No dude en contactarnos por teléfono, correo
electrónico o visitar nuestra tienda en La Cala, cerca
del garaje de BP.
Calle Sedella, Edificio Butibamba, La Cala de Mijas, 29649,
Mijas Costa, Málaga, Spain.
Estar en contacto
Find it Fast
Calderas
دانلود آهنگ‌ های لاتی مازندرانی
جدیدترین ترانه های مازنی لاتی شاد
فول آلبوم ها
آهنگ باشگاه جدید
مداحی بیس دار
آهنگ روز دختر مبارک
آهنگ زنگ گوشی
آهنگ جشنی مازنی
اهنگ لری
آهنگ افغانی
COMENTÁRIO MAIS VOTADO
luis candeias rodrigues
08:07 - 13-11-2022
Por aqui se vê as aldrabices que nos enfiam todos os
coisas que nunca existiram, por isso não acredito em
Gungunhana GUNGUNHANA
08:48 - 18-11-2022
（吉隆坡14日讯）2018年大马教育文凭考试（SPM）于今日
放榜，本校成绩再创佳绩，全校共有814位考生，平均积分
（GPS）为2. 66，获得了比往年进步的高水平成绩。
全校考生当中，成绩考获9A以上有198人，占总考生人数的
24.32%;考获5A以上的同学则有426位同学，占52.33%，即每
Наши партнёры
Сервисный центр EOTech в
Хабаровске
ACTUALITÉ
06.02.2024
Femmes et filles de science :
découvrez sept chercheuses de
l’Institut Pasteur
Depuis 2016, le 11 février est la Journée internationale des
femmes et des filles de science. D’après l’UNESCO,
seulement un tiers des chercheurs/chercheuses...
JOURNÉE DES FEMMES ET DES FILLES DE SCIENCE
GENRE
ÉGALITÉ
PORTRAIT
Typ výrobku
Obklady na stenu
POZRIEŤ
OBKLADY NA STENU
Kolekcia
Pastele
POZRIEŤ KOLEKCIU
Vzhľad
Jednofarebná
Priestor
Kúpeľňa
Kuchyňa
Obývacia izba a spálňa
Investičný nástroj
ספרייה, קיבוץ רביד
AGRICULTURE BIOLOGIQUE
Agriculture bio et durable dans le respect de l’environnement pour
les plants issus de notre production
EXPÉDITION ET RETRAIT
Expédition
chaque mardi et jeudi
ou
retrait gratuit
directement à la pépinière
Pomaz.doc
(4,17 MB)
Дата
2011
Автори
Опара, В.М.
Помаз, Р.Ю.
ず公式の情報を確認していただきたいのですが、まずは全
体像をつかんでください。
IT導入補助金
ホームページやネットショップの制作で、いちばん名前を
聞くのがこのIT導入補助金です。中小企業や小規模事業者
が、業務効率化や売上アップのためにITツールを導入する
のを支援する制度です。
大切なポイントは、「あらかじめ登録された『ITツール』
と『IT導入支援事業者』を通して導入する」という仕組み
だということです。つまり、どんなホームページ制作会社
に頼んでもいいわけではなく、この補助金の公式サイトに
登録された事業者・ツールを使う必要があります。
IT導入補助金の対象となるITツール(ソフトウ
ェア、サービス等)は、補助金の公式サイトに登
========================================
◆ Problem requirements: Each record is to be given again in full, exactly as it reads.

◆ Exercise result:
No dude en contactarnos por teléfono, correo
electrónico o visitar nuestra tienda en La Cala, cerca
del garaje de BP.
Calle Sedella, Edificio Butibamba, La Cala de Mijas, 29649,
Mijas Costa, Málaga, Spain.
Estar en contacto
Find it Fast
Calderas
دانلود آهنگ‌ های لاتی مازندرانی
جدیدترین ترانه های مازنی لاتی شاد
فول آلبوم ها
آهنگ باشگاه جدید
مداحی بیس دار
آهنگ روز دختر مبارک
آهنگ زنگ گوشی
آهنگ جشنی مازنی
اهنگ لری
آهنگ افغانی
COMENTÁRIO MAIS VOTADO
luis candeias rodrigues
08:07 - 13-11-2022
Por aqui se vê as aldrabices que nos enfiam todos os
coisas que nunca existiram, por isso não acredito em
Gungunhana GUNGUNHANA
08:48 - 18-11-2022
（吉隆坡14日讯）2018年大马教育文凭考试（SPM）于今日
放榜，本校成绩再创佳绩，全校共有814位考生，平均积分
（GPS）为2. 66，获得了比往年进步的高水平成绩。
全校考生当中，成绩考获9A以上有198人，占总考生人数的
24.32%;考获5A以上的同学则有426位同学，占52.33%，即每
Наши партнёры
Сервисный центр EOTech в
Хабаровске
ACTUALITÉ
06.02.2024
Femmes et filles de science :
découvrez sept chercheuses de
l’Institut Pasteur
Depuis 2016, le 11 février est la Journée internationale des
femmes et des filles de science. D’après l’UNESCO,
seulement un tiers des chercheurs/chercheuses...
JOURNÉE DES FEMMES ET DES FILLES DE SCIENCE
GENRE
ÉGALITÉ
PORTRAIT
Typ výrobku
Obklady na stenu
POZRIEŤ
OBKLADY NA STENU
Kolekcia
Pastele
POZRIEŤ KOLEKCIU
Vzhľad
Jednofarebná
Priestor
Kúpeľňa
Kuchyňa
Obývacia izba a spálňa
Investičný nástroj
ספרייה, קיבוץ רביד
AGRICULTURE BIOLOGIQUE
Agriculture bio et durable dans le respect de l’environnement pour
les plants issus de notre production
EXPÉDITION ET RETRAIT
Expédition
chaque mardi et jeudi
ou
retrait gratuit
directement à la pépinière
Pomaz.doc
(4,17 MB)
Дата
2011
Автори
Опара, В.М.
Помаз, Р.Ю.
ず公式の情報を確認していただきたいのですが、まずは全
体像をつかんでください。
IT導入補助金
ホームページやネットショップの制作で、いちばん名前を
聞くのがこのIT導入補助金です。中小企業や小規模事業者
が、業務効率化や売上アップのためにITツールを導入する
のを支援する制度です。
大切なポイントは、「あらかじめ登録された『ITツール』
と『IT導入支援事業者』を通して導入する」という仕組み
だということです。つまり、どんなホームページ制作会社
に頼んでもいいわけではなく、この補助金の公式サイトに
登録された事業者・ツールを使う必要があります。
IT導入補助金の対象となるITツール(ソフトウ
ェア、サービス等)は、補助金の公式サイトに登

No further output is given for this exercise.